Hitchcock réalisa à la suite La Taverne de la Jamaïque (1939), adapté de l’œuvre de Daphné du Maurier, avant son départ pour les Etats-Unis où David O. Selznick lui confia la mise en scène de Rebecca (1940). L’atmosphère de ce film, inspiré d’un ouvrage du même auteur, demeure encore très anglaise, grâce, entre autres, aux choix des comédiens. Cet exil volontaire à la veille de la guerre sera considéré par certains comme une désertion, ce que le cinéaste tentera de faire démentir en réalisant des œuvres de propagande tels que Lifeboat (1944). Cependant, ce n’est qu’en 1972, que le cinéaste renouera totalement avec son pays natal en tournant à Londres son pénultième film, Frenzy.

Les suppléments des cinq films du coffret proposent un documentaire assez conventionnel, The early years, dont on apprend peu de chose sur la période anglaise du cinéaste. Les personnes interviewées se contentent de livrer quelques détails sur le caractère facétieux, et limite pervers, de Hitchcock (notamment lorsqu’il persuade Richard Donat qu’il a égaré les clés des menottes), ainsi que des anecdotes de tournage. Suivent des entretiens avec deux cinéastes, auteurs également de films à suspense, Dominik Moll et Claude Chabrol. Ce dernier, qui a connu Hitchcock, évoque avec son talent de conteur leur première rencontre et la manière dont des rédacteurs aux Cahiers du cinéma (6), tels que Rivette, Rohmer (7) et Truffaut, ont défendu ses films alors que la critique américaine le considérait comme un réalisateur de série B.


(1) Le roman, Les 39 marches de John Buchan, a été également adapté au cinéma par Raph Thomas en 1959, puis par Don Sharp en 1978.
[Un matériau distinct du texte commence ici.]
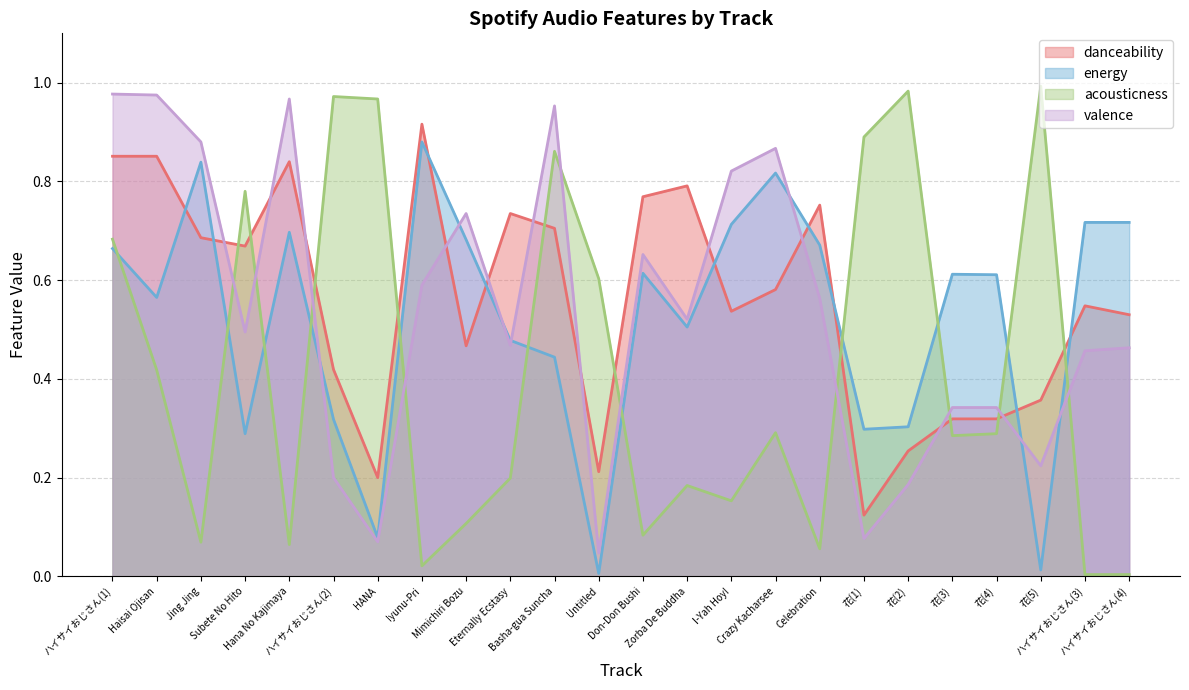

Rank the series by their maximum value, from lowest to highest.

energy, danceability, valence, acousticness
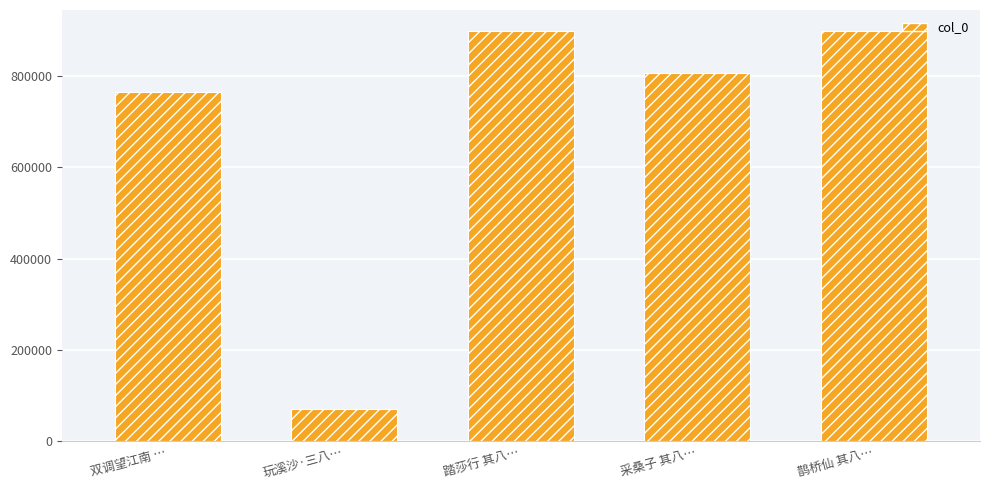

What is the ratio of the value at 踏莎行 其八… to the value at 鹊桥仙 其八…?

1.0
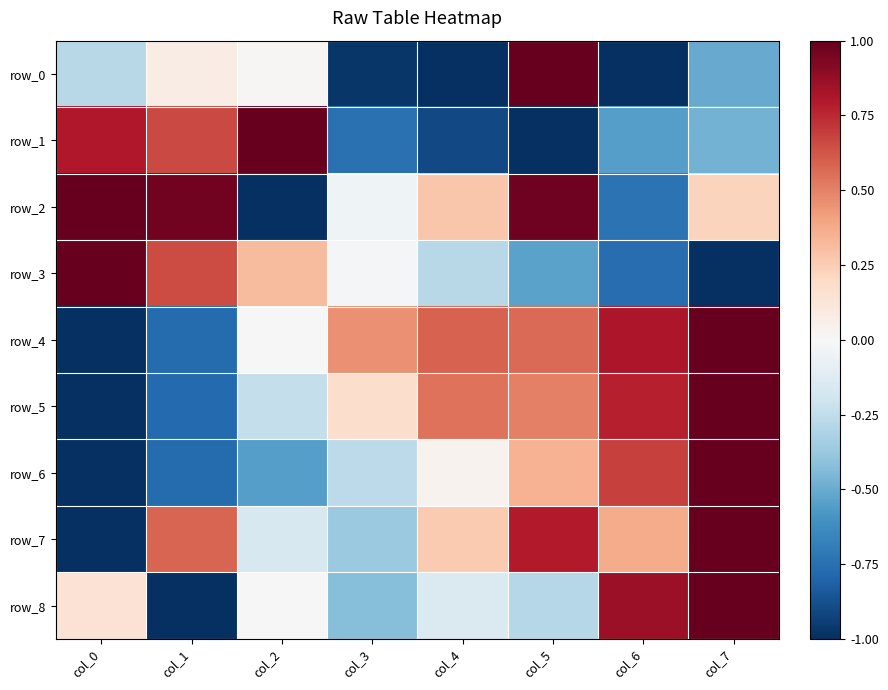

Which series has the widest spread of values?

row_0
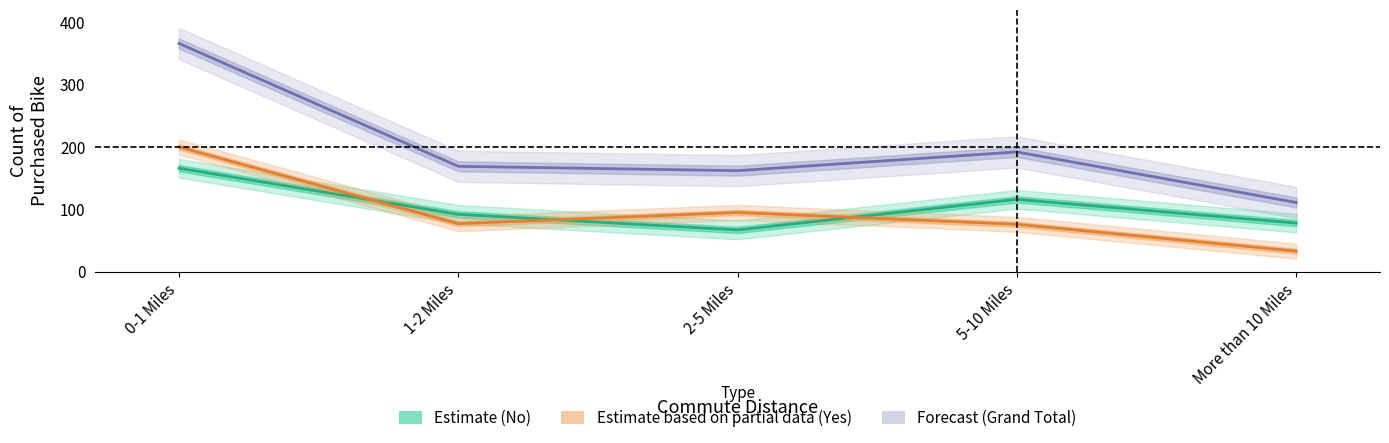

At which category does Estimate (No) reach its first local valley?

2-5 Miles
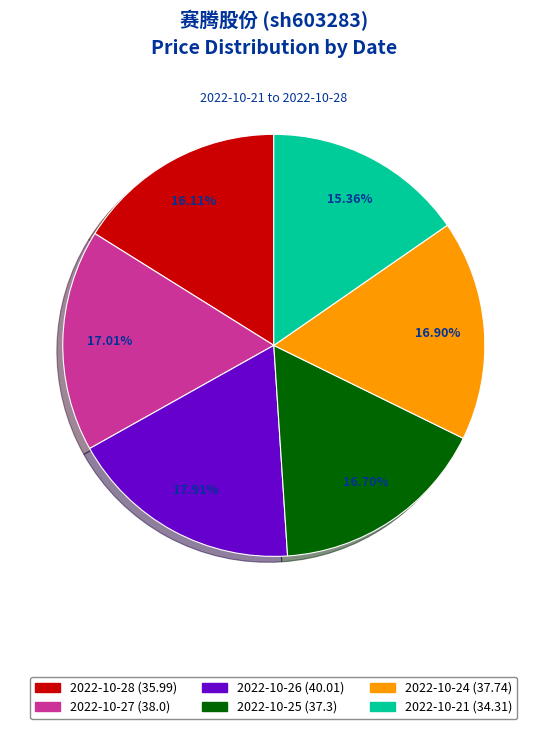

Is there a majority slice in this chart?

No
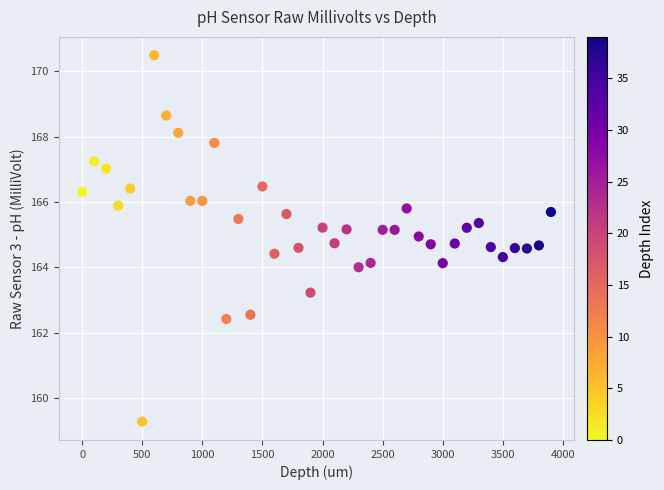

What is the range of Y values (max minus min)?

11.2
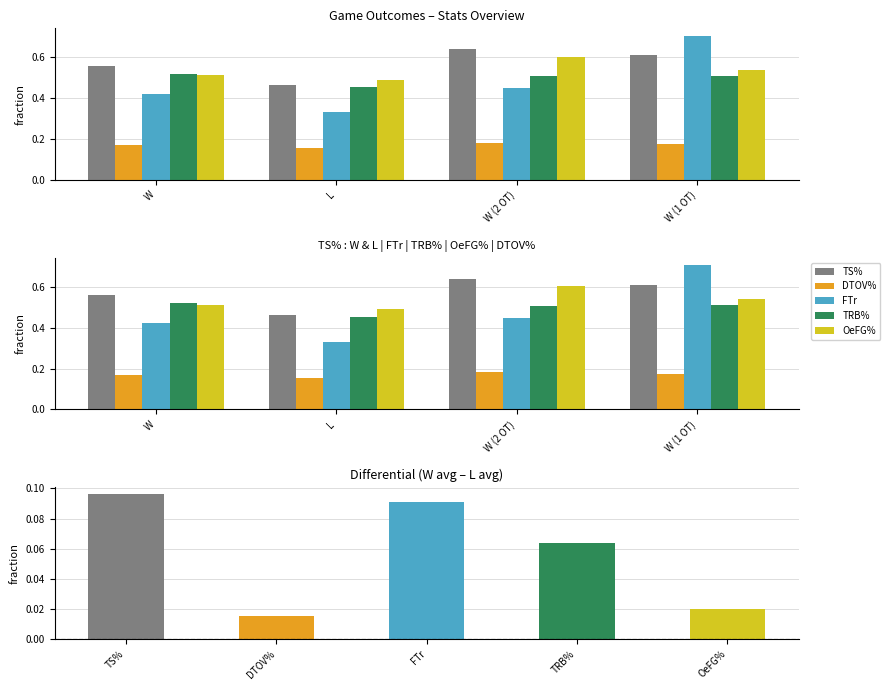

How many OeFG% values are between 0 and 1?

4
(2) La bande dessinée, L’Affaire Francis Blake, une aventure de Blake et Mortimer signée Ted benoit et Jean Van Hamme, fait très largement référence au film de Hitchcock, éditions Dargaud, 1996.
(3) Anthony Page, en 1979, réalise une adaptation de cette même œuvre littéraire, tandis que
Night train to Munich (1940) de Carol Reed s’inspire d’Une femme disparaît.
(4) Paul Lukas a tourné dans Berlin express (1949) de Jacques Tourneur. Film où, à l’instar de celui de Hitchcock, un enlèvement survient lors d’un voyage en train.
(5) Hitchcock, livre d’entretiens avec François Truffaut, éditions Ramsay, 1967.
(6) Alfred Hitchcock, Cahiers du cinéma, n° 39, octobre 1954.
(7) Hitchcock, premier livre français consacré au cinéaste écrit par Eric Rohmer et Claude Chabrol, éditions universitaires, 1957 (épuisé).